It’s finally here. Christmas has been lurking around every shop, street and home since Halloween. Designed to bring friends and family together in happiness, filled with laughter, music and selfless giving. It seems this year that companies have been milking this ‘christmas spirit’ for all their worth: Starbucks has released their red cups and christmas coffee blend, Facebook is tailoring adverts based on your gift browsing, Sainsbury’s exploited the traumatic events of WW1…all in an attempt to get us to spend more money. Unfortunately, it’s working. A recent poll revealed that British people spend more at christmas time than any other European country, and last year we faced the most post-christmas debt.
I don’t mean to put a downer on this, I love christmas as much as the next person. But we don’t need to buy hundreds of pounds worth of presents, food and decorations to enjoy it. My family have a tradition of playing football ever year (kids vs. adults, though kids are now almost all over the age of 18). I don’t think I’ve ever laughed so hard the year my dog accidentally saved the deciding goal by bouncing it off his head. My memories of trudging out with everyone in the rain, sun or snow are invaluable.
I know it’s cliche to say that christmas is about family and not consumerism, but now that’s actually backed with psychological evidence. Families of different cultures were assessed to see what brings the most happiness around christmas. More happiness was reported when family experiences were salient, and lower well-being occurred when spending money and receiving gifts predominated. The materialistic aspects of modern Christmas celebrations may happiness and leave us in debt for 2015.
It’s very easy to say all this, but hard to follow through with when the pressure to spend money in order to feel christmasy is enormous. Professors at the University of Oxford are here to help- they’ve compiled a list of tips to psychologically improve the spirit and taste of your christmas meal. By making a few sensory alternations, cooks can spend less time and money but still provide a christmas dinner that’ll make their guests feel like you’re meal is more expensive and festive.
1. Use heavy cutlery and glasses: This is a great way to improve the percieved cost and quality of food. Heavier items trick guests into thinking that food or wine is better quality, so is a cost-effective way of improving the meal.
2. Changing the colour of the plate can change the perception of food :For example, presenting dessert on a white plate makes it taste sweeter. Alternatively, serving on a red plate sends unconscious warning signs to the brain so can help us eat less if you want to reduce portion size.
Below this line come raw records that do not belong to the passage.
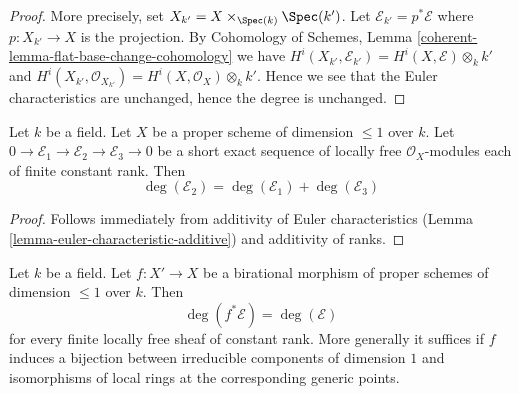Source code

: \begin{proof}
More precisely, set $X_{k'} = X \times_{\Spec(k)} \Spec(k')$.
Let $\mathcal{E}_{k'} = p^*\mathcal{E}$ where $p : X_{k'} \to X$
is the projection. By
Cohomology of Schemes, Lemma \ref{coherent-lemma-flat-base-change-cohomology}
we have
$H^i(X_{k'}, \mathcal{E}_{k'}) = H^i(X, \mathcal{E}) \otimes_k k'$
and
$H^i(X_{k'}, \mathcal{O}_{X_{k'}}) = H^i(X, \mathcal{O}_X) \otimes_k k'$.
Hence we see that the Euler characteristics are unchanged, hence the
degree is unchanged.
\end{proof}

\begin{lemma}
\label{lemma-degree-additive}
Let $k$ be a field. Let $X$ be a proper scheme of dimension $\leq 1$
over $k$. Let $0 \to \mathcal{E}_1 \to \mathcal{E}_2 \to \mathcal{E}_3 \to 0$
be a short exact sequence of locally free $\mathcal{O}_X$-modules
each of finite constant rank. Then
$$
\deg(\mathcal{E}_2) = \deg(\mathcal{E}_1) + \deg(\mathcal{E}_3)
$$
\end{lemma}

\begin{proof}
Follows immediately from additivity of Euler characteristics
(Lemma \ref{lemma-euler-characteristic-additive})
and additivity of ranks.
\end{proof}

\begin{lemma}
\label{lemma-degree-birational-pullback}
Let $k$ be a field. Let $f : X' \to X$ be a birational morphism of
proper schemes of dimension $\leq 1$ over $k$. Then
$$
\deg(f^*\mathcal{E}) = \deg(\mathcal{E})
$$
for every finite locally free sheaf of constant rank. More generally
it suffices if $f$ induces a bijection between irreducible components
of dimension $1$ and isomorphisms of local rings at the corresponding
generic points.
\end{lemma}

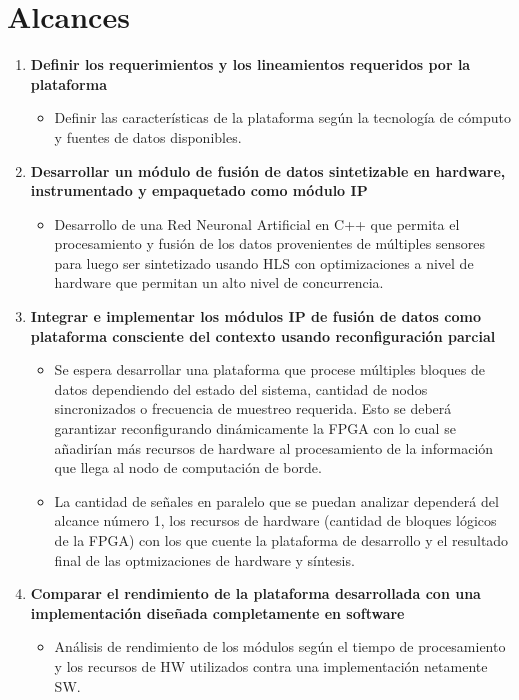 
\chapter{Alcances} %
\label{Chapter5}

\begin{enumerate}
\item \textbf{Definir los requerimientos y los lineamientos requeridos por la plataforma}
\begin{itemize}
\item Definir las características de la plataforma según la tecnología de cómputo y fuentes de datos disponibles.
\end{itemize}
\item \textbf{Desarrollar un módulo de fusión de datos sintetizable en hardware, instrumentado y empaquetado como módulo IP}
\begin{itemize}
\item Desarrollo de una Red Neuronal Artificial en C++ que permita el procesamiento y fusión de los datos provenientes de múltiples sensores para luego ser sintetizado usando HLS con optimizaciones a nivel de hardware que permitan un alto nivel de concurrencia.
\end{itemize}
\item  \textbf{Integrar e implementar los módulos IP de fusión de datos como plataforma consciente del contexto usando reconfiguración parcial}
\begin{itemize}
\item Se espera desarrollar una plataforma que procese múltiples bloques de datos dependiendo del estado del sistema, cantidad de nodos sincronizados o frecuencia de muestreo requerida. Esto se deberá garantizar reconfigurando dinámicamente la FPGA con lo cual se añadirían más recursos de hardware al procesamiento de la información que llega al nodo de computación de borde.
\item La cantidad de señales en paralelo que se puedan analizar dependerá del alcance número 1, los recursos de hardware (cantidad de bloques lógicos de la FPGA) con los que cuente la plataforma de desarrollo y el resultado final de las optmizaciones de hardware y síntesis.
\end{itemize}
\item  \textbf{Comparar el rendimiento de la plataforma desarrollada con una implementación diseñada completamente en software}
\begin{itemize}
\item Análisis de rendimiento de los módulos según el tiempo de procesamiento y los recursos de HW utilizados contra una implementación netamente SW.
\end{itemize}

\end{enumerate}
3. Promote a sense of Christmas through smell: waft cinnamon/pine smells or light a candle. Candles will also improve the ambiance and make the occasion feel special.
4. Play carols or classical music: This heightens the sense of importance and make people enjoy the food more
5. Make the food look pretty: Take care in presentation rather than dumping it on the plate to help the meal to look more expensive and better quality. For example, people tend to like symmetry on the plate.
Here’s a super cheap and healthy twist on classic christmas stuffing that still tastes like christmas on a plate!
2 cups (200g) quinoa
2 cups vegetable stock
3 large apples
2 sweet potatoes
2 tablespoons honey
1 cup cranberries
2 chopped white onions
2-4 sprigs of Sage
2-4 thyme of Sage
1 tablespoon lemon juice
1 tablespoon soy sauce
1 cup chopped hazelnuts
1. Rinse quinoa. Combine with 2 cups boiling veg stock and simmer for 20mins until quinoa is fluffy.
2. Meanwhile, Preheat oven to 200. Chop the apples and sweet potato into small cubes. Toss with lemon juice, honey, coconut oil, cinnamon and ginger. Roast for 30-40 mins until soft.
3. Soften the onions in a frying pan with coconut oil for 10mins, until tender. Add honey, thyme, sage, soy sauce and season well.
4. Combine the quinoa with the liquid mixture in a large bowl. Add in the roasted mixture, cranberries and hazelnuts. Fold in thyme and hazelnuts. Season well.